17.11.2011 20 Jahre – Grüngürtel feiert Geburtstag

Happy Birthday - der Grüngürtel wird 20

Am 14. November 1991 hat die Stadtverordnetenversammlung der Stadt Frankfurt am Main die GrünGürtel-Verfassung – einstimmig – beschlossen. Nicht alle Beschlüsse der Stadtverordneten sind derart weitblickend und haben langfristig und nachhaltig Auswirkungen dieser Größe. Der rund 8000 Hektar große Grüngürtel der Stadt Frankfurt ist fast allen Frankfurtern bekannt und wird von vielen Frankfurtern genutzt. Im Vergleich mit anderen Großstädten wie Shanghai, Berlin oder New York hat Frankfurt eine viel größere Grünfläche unter Schutz gestellt und vor Bebauung geschützt.

Dass die Sicherung der Grünfläche nicht völlig konfliktfrei abgelaufen ist, daran erinnerten in einer Feierstunde im Kaisersaal Bürgermeisterin Jutta Ebeling und Umweltdezernentin Manuela Rottmann. Nicht jeder Frankfurter Grundstückseigentümer war erfreut über die Einschränkung hinsichtlich seines Eigentums, sofern es im Grüngürtel lag.
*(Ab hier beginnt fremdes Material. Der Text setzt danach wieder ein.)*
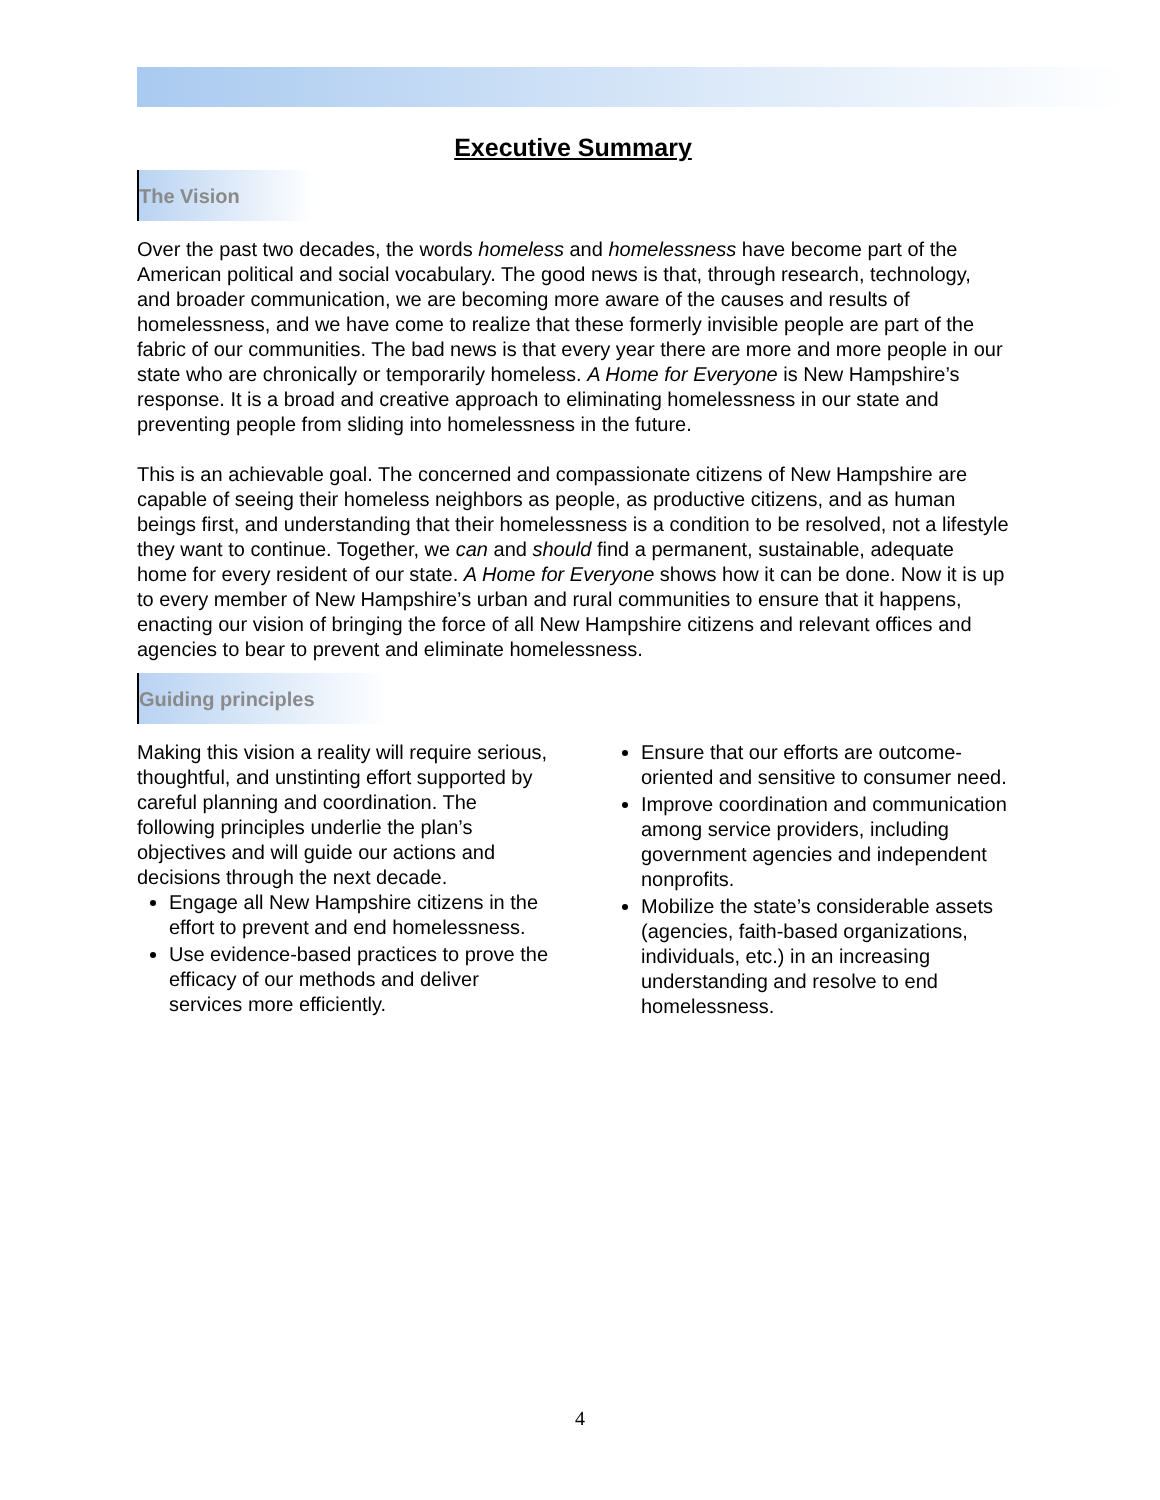Executive Summary
The Vision
Over the past two decades, the words homeless and homelessness have become part of the American political and social vocabulary. The good news is that, through research, technology, and broader communication, we are becoming more aware of the causes and results of homelessness, and we have come to realize that these formerly invisible people are part of the fabric of our communities. The bad news is that every year there are more and more people in our state who are chronically or temporarily homeless. A Home for Everyone is New Hampshire’s response. It is a broad and creative approach to eliminating homelessness in our state and preventing people from sliding into homelessness in the future.
This is an achievable goal. The concerned and compassionate citizens of New Hampshire are capable of seeing their homeless neighbors as people, as productive citizens, and as human beings first, and understanding that their homelessness is a condition to be resolved, not a lifestyle they want to continue. Together, we can and should find a permanent, sustainable, adequate home for every resident of our state. A Home for Everyone shows how it can be done. Now it is up to every member of New Hampshire’s urban and rural communities to ensure that it happens, enacting our vision of bringing the force of all New Hampshire citizens and relevant offices and agencies to bear to prevent and eliminate homelessness.
Guiding principles
Making this vision a reality will require serious, thoughtful, and unstinting effort supported by careful planning and coordination. The following principles underlie the plan’s objectives and will guide our actions and decisions through the next decade.
Engage all New Hampshire citizens in the effort to prevent and end homelessness.
Use evidence-based practices to prove the efficacy of our methods and deliver services more efficiently.
Ensure that our efforts are outcome-oriented and sensitive to consumer need.
Improve coordination and communication among service providers, including government agencies and independent nonprofits.
Mobilize the state’s considerable assets (agencies, faith-based organizations, individuals, etc.) in an increasing understanding and resolve to end homelessness.
4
„Der GrünGürtel ist Lebensraum für Pflanzen und Tiere …. Im Grüngürtel entwickelt sich die Natur. Hier wird sie geschützt und gepflegt.“ Soweit die 20 Jahre alte Grüngürtelsatzung. Der Ausblick auf die zukünftige Gestaltung des Grüngürtels, angerissen durch den Stadtplaner Prof. Dr. Friedrich von Borries, war durchaus visionär,  konnte dennoch einen leichten Widerspruch zur Satzung nicht verdecken: Über die Überlassung des Grünraums für Pflanzen und Tiere machen sich sehr wohl auch die Menschen Gedanken, wie die offenbar brach liegende und nicht genutzte Grünfläche zum Erlebnispark entwickelt werden kann. Vielleicht wirft es sogar einen Wahrnehmungskonflikt innerhalb der Frankfurter Bevölkerung selbst auf: Während der Grüngürtel für die Bewohner der Innenstadt willkommener Erlebnis- und Erholungspark ist, der mit Attraktionen weiter aufgewertet werden kann, sehen die Bewohner der am Grüngürtel liegenden Stadtteile eher mit Skepsis auf den Strom der Grüngürteltouristen, nicht zuletzt auch deshalb, weil die Landschaftspflege auch mit viel Aufwand verbunden ist, den Besucher nicht wahrnehmen.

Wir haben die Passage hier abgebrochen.